A successful FinOps program does not require a dedicated team of full-time FinOps professionals. FinOps serve as a strategic liaison between teams across the organization, such as finance, product, and engineering. A typical FinOps program includes a variety of job roles and functions. For example, a CFO will often work with a technical leader, such as a CTO or VP of engineering, and one or more engineering leaders who collaborate regularly to assess issues, identify new opportunities for efficiency, and create plans to improve performance.

Aligning technical operations with financial goals helps ensure that cloud infrastructure and software development investments are delivering the highest possible return. This can show DevOps teams how their work directly contributes to increased revenue, how they can reduce costs, or both.

Improving financial management
FinOps monitors resource usage from both a user and operational perspective to help optimize developer workflows. One way to achieve this is by analyzing each Continuous Integration (CI) task to identify those that are disproportionately expensive relative to their value or frequency of execution.

Every software development process contains many tasks, each of which requires an execution resource such as a virtual machine (VM) or container. The longer it takes to complete a task, the higher the cost. Developers tend to ignore refactoring application processes when they are already working on them. They won’t know what to refactor without a FinOps model that helps them see which tasks are performing poorly.

Ideally, FinOps creates a self-service model that frees DevOps teams to do their job within a set of guidelines. For example, a policy might prohibit someone from provisioning $100,000 worth of resources on AWS, but they can spin up an EC2 image to run tests. However, if they can justify why they need to provision $100,000 worth of resources, they first submit a request explaining how the project will potentially generate revenue for the company. If approved, they can start working.

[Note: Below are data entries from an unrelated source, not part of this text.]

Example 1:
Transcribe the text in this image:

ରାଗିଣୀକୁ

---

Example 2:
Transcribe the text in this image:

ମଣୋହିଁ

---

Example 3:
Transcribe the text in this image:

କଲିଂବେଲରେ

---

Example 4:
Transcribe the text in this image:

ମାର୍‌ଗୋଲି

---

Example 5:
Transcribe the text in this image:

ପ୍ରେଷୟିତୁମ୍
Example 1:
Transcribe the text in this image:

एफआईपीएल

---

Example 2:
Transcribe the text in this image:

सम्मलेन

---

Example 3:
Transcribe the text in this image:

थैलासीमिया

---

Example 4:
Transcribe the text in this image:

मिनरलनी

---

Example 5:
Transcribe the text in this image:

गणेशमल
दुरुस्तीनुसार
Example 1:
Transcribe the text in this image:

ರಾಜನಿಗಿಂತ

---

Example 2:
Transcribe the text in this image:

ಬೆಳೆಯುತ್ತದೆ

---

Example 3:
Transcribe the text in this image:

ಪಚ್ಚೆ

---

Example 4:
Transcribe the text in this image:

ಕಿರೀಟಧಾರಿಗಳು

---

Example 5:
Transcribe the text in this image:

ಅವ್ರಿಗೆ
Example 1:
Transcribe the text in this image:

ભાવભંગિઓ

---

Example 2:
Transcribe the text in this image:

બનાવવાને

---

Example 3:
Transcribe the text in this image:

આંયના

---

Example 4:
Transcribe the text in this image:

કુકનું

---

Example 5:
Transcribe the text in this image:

Improve cost control and transparency
It’s important for DevOps professionals to understand that FinOps is not meant to be a monitoring mechanism that impedes innovation. Its mission is to provide full visibility into an organization’s cloud usage and spend to help identify opportunities to improve cloud productivity.

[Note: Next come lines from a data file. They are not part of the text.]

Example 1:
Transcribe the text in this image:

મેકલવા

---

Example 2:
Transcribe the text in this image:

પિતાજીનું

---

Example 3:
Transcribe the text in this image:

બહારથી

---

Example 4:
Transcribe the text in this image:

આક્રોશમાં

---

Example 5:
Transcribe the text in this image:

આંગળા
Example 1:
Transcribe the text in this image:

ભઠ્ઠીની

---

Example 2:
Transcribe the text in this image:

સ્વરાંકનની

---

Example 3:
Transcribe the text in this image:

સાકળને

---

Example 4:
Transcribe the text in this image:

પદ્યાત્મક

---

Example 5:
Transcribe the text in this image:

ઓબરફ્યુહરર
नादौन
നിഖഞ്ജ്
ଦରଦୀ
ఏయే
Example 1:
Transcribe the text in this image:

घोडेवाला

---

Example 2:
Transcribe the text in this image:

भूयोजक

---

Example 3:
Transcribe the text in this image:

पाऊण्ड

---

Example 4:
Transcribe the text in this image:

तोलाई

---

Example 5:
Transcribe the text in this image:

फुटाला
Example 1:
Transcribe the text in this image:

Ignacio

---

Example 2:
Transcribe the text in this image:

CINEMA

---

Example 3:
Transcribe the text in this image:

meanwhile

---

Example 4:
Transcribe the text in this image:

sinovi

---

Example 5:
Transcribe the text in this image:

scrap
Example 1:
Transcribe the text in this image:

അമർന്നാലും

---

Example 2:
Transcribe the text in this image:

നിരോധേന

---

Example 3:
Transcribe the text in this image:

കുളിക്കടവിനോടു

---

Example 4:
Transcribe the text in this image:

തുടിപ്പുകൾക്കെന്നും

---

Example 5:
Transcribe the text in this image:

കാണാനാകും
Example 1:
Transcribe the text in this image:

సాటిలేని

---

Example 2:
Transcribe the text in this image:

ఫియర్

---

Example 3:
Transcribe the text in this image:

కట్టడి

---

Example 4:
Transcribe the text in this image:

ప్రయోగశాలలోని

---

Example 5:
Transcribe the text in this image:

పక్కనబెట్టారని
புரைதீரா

Teams in organizations at the beginning of their FinOps journey should focus on defining baseline metrics, such as cloud spend, and identifying other metrics that drive revenue and reduce costs through value stream management. These conversations are critical for FinOps to assess how teams and resources are organized and allocated, and what processes and tools can be implemented to drive change.

In addition to fostering collaboration between finance, technology, and business teams, FinOps analyzes usage patterns and forecasts demand to predict whether resources will need to be increased or decreased to meet future needs before budget overruns occur.

Release the tension
There’s a constant battle between the engineering and operations teams: Engineering’s mission is to drive innovation that generates new revenue streams while creating great customer experiences. The operations team focuses on maximizing productivity while saving money. FinOps eases the tension between the two sides, striking the necessary balance between increasing developer productivity and reducing project spend to align technical efficiency with financial prudence.

FinOps helps DevOps teams think in precise numbers, not subjective costs. It is essential to approach software development with a clear understanding of its financial impact on the organization in order to make informed decisions about whether to continue the project based on these two key criteria: will the project increase revenue or reduce costs?

FinOps isn’t just about cutting costs; it’s also about optimizing the entire software development lifecycle. The goal is to help engineers and operations consider financial efficiency alongside technical innovation, so they understand how their work translates into improved bottom lines for the organization.